→ **ABOUT THIS EXERCISE**: Reproduce the records. Keep every word exact and include no images.

(EXTRACTED INFORMATION)

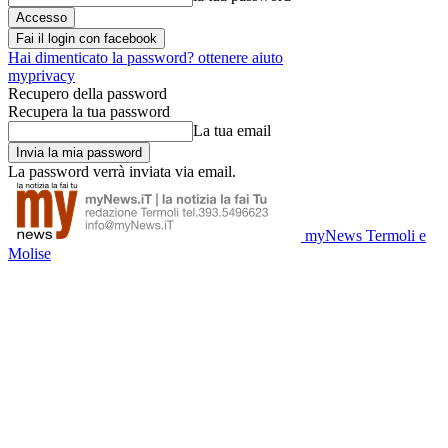
Fai il login con facebook
Hai dimenticato la password? ottenere aiuto
myprivacy
Recupero della password
Recupera la tua password
La tua email
La password verrà inviata via email.
myNews Termoli e
Molise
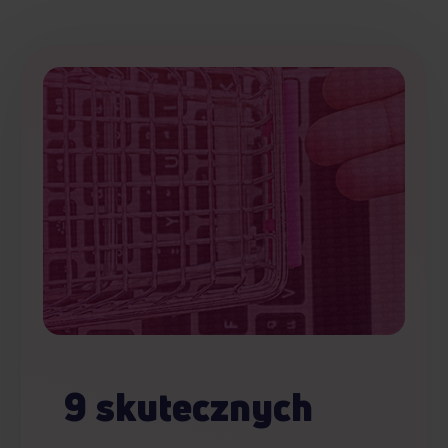
9 skutecznych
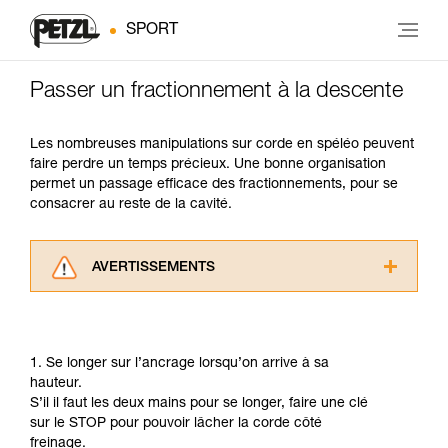
SPORT
Passer un fractionnement à la descente
Les nombreuses manipulations sur corde en spéléo peuvent
faire perdre un temps précieux. Une bonne organisation
permet un passage efficace des fractionnements, pour se
consacrer au reste de la cavité.
AVERTISSEMENTS
Lisez attentivement les notices techniques des
produits utilisés dans ce conseil avant de le
consulter. Vous devez avoir compris les
1. Se longer sur l’ancrage lorsqu’on arrive à sa
informations de la notice technique pour
hauteur.
pouvoir comprendre ce complément
S’il il faut les deux mains pour se longer, faire une clé
d’informations.
sur le STOP pour pouvoir lâcher la corde côté
Maîtriser ces techniques nécessite une
freinage.
formation et un entraînement spécifique. Validez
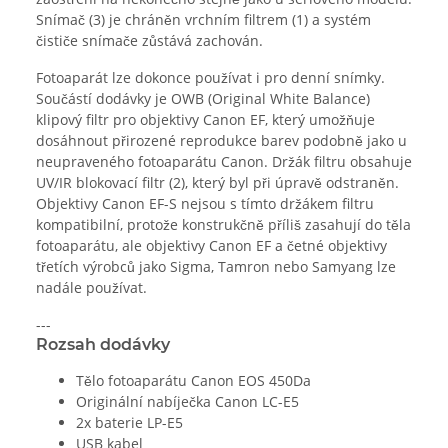
Snímač (3) je chráněn vrchním filtrem (1) a systém
čističe snímače zůstává zachován.
Fotoaparát lze dokonce používat i pro denní snímky.
Součástí dodávky je OWB (Original White Balance)
klipový filtr pro objektivy Canon EF, který umožňuje
dosáhnout přirozené reprodukce barev podobně jako u
neupraveného fotoaparátu Canon. Držák filtru obsahuje
UV/IR blokovací filtr (2), který byl při úpravě odstraněn.
Objektivy Canon EF-S nejsou s tímto držákem filtru
kompatibilní, protože konstrukčně příliš zasahují do těla
fotoaparátu, ale objektivy Canon EF a četné objektivy
třetích výrobců jako Sigma, Tamron nebo Samyang lze
nadále používat.
---
Rozsah dodávky
Tělo fotoaparátu Canon EOS 450Da
Originální nabíječka Canon LC-E5
2x baterie LP-E5
USB kabel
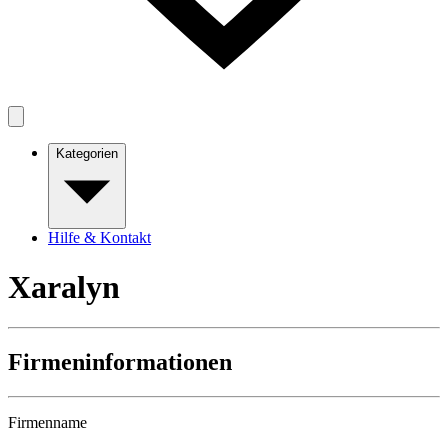
Kategorien
Hilfe & Kontakt
Xaralyn
Firmeninformationen
Firmenname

(End EXTRACTED INFORMATION)

→ **TASK ANSWER**:
Fai il login con facebook
Hai dimenticato la password? ottenere aiuto
myprivacy
Recupero della password
Recupera la tua password
La tua email
La password verrà inviata via email.
myNews Termoli e
Molise
9 skutecznych
SPORT
Passer un fractionnement à la descente
Les nombreuses manipulations sur corde en spéléo peuvent
faire perdre un temps précieux. Une bonne organisation
permet un passage efficace des fractionnements, pour se
consacrer au reste de la cavité.
AVERTISSEMENTS
Lisez attentivement les notices techniques des
produits utilisés dans ce conseil avant de le
consulter. Vous devez avoir compris les
1. Se longer sur l’ancrage lorsqu’on arrive à sa
informations de la notice technique pour
hauteur.
pouvoir comprendre ce complément
S’il il faut les deux mains pour se longer, faire une clé
d’informations.
sur le STOP pour pouvoir lâcher la corde côté
Maîtriser ces techniques nécessite une
freinage.
formation et un entraînement spécifique. Validez
Snímač (3) je chráněn vrchním filtrem (1) a systém
čističe snímače zůstává zachován.
Fotoaparát lze dokonce používat i pro denní snímky.
Součástí dodávky je OWB (Original White Balance)
klipový filtr pro objektivy Canon EF, který umožňuje
dosáhnout přirozené reprodukce barev podobně jako u
neupraveného fotoaparátu Canon. Držák filtru obsahuje
UV/IR blokovací filtr (2), který byl při úpravě odstraněn.
Objektivy Canon EF-S nejsou s tímto držákem filtru
kompatibilní, protože konstrukčně příliš zasahují do těla
fotoaparátu, ale objektivy Canon EF a četné objektivy
třetích výrobců jako Sigma, Tamron nebo Samyang lze
nadále používat.
---
Rozsah dodávky
Tělo fotoaparátu Canon EOS 450Da
Originální nabíječka Canon LC-E5
2x baterie LP-E5
USB kabel
Kategorien
Hilfe & Kontakt
Xaralyn
Firmeninformationen
Firmenname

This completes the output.